§ Your objective: Can you reproduce these lines word for word, starting at the line that contains "And make sure" and ending at the line that contains "[end of dialogue]"?

(Beginning of Supplied entries)

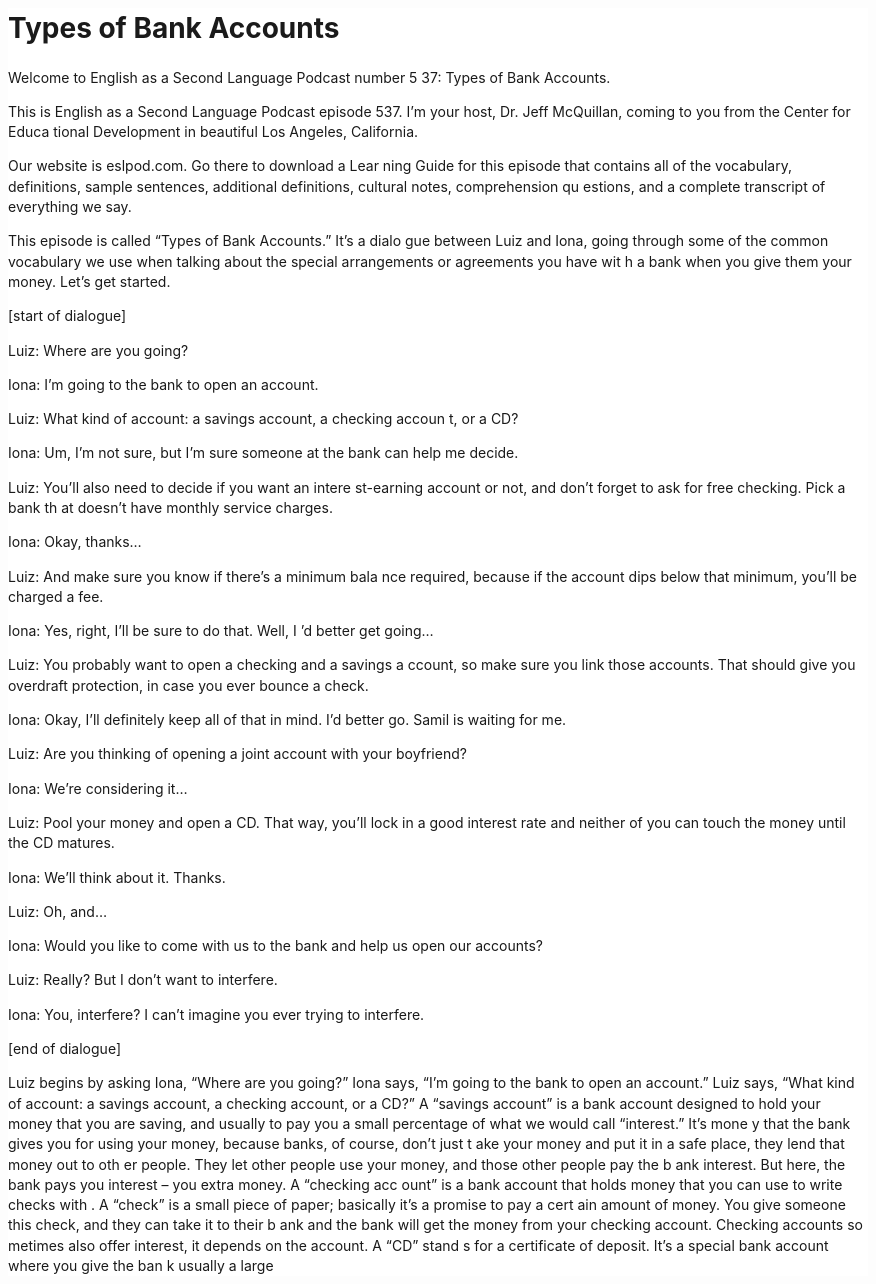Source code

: # Types of Bank Accounts

Welcome to English as a Second Language Podcast number 5 37: Types of Bank Accounts. 

This is English as a Second Language Podcast episode 537.  I’m your host, Dr. Jeff McQuillan, coming to you from the Center for Educa tional Development in beautiful Los Angeles, California. 

Our website is eslpod.com.  Go there to download a Lear ning Guide for this episode that contains all of the vocabulary, definitions, sample sentences, additional definitions, cultural notes, comprehension qu estions, and a complete transcript of everything we say. 

This episode is called “Types of Bank Accounts.”  It’s a dialo gue between Luiz and Iona, going through some of the common vocabulary we  use when talking about the special arrangements or agreements you have wit h a bank when you give them your money.  Let’s get started. 

[start of dialogue] 

Luiz:  Where are you going? 

Iona:  I’m going to the bank to open an account. 

Luiz:  What kind of account: a savings account, a checking accoun t, or a CD? 

Iona:  Um, I’m not sure, but I’m sure someone at the bank can help me decide. 

Luiz:  You’ll also need to decide if you want an intere st-earning account or not, and don’t forget to ask for free checking.  Pick a bank th at doesn’t have monthly service charges. 

Iona:  Okay, thanks…  

Luiz:  And make sure you know if there’s a minimum bala nce required, because if the account dips below that minimum, you’ll be charged a  fee.   

Iona:  Yes, right, I’ll be sure to do that.  Well, I ’d better get going… 

 Luiz:  You probably want to open a checking and a savings a ccount, so make sure you link those accounts.  That should give you overdraft  protection, in case you ever bounce a check.   

Iona:  Okay, I’ll definitely keep all of that in mind.  I’d better go.  Samil is waiting for me. 

Luiz:  Are you thinking of opening a joint account with your boyfriend? 

Iona:  We’re considering it… 

Luiz:  Pool your money and open a CD.  That way, you’ll  lock in a good interest rate and neither of you can touch the money until the CD matures. 

Iona:  We’ll think about it.  Thanks. 

Luiz:  Oh, and… 

Iona:  Would you like to come with us to the bank and help us open our accounts? 

Luiz:  Really?  But I don’t want to interfere. 

Iona:  You, interfere?  I can’t imagine you ever trying  to interfere.   

[end of dialogue] 

Luiz begins by asking Iona, “Where are you going?”  Iona says, “I’m going to the bank to open an account.”  Luiz says, “What kind of account:  a savings account, a checking account, or a CD?”  A “savings account” is a bank account designed to hold your money that you are saving, and usually to pay you a small percentage of what we would call “interest.”  It’s mone y that the bank gives you for using your money, because banks, of course, don’t just t ake your money and put it in a safe place, they lend that money out to oth er people.  They let other people use your money, and those other people pay the b ank interest.  But here, the bank pays you interest – you extra money.  A “checking acc ount” is a bank account that holds money that you can use to write checks with .  A “check” is a small piece of paper; basically it’s a promise to pay a cert ain amount of money. You give someone this check, and they can take it to their b ank and the bank will get the money from your checking account.  Checking accounts so metimes also offer interest, it depends on the account.  A “CD” stand s for a certificate of deposit.  It’s a special bank account where you give the ban k usually a large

(End of Supplied entries)

§ Written answer:
Luiz:  And make sure you know if there’s a minimum bala nce required, because if the account dips below that minimum, you’ll be charged a  fee.   

Iona:  Yes, right, I’ll be sure to do that.  Well, I ’d better get going… 

 Luiz:  You probably want to open a checking and a savings a ccount, so make sure you link those accounts.  That should give you overdraft  protection, in case you ever bounce a check.   

Iona:  Okay, I’ll definitely keep all of that in mind.  I’d better go.  Samil is waiting for me. 

Luiz:  Are you thinking of opening a joint account with your boyfriend? 

Iona:  We’re considering it… 

Luiz:  Pool your money and open a CD.  That way, you’ll  lock in a good interest rate and neither of you can touch the money until the CD matures. 

Iona:  We’ll think about it.  Thanks. 

Luiz:  Oh, and… 

Iona:  Would you like to come with us to the bank and help us open our accounts? 

Luiz:  Really?  But I don’t want to interfere. 

Iona:  You, interfere?  I can’t imagine you ever trying  to interfere.   

[end of dialogue] 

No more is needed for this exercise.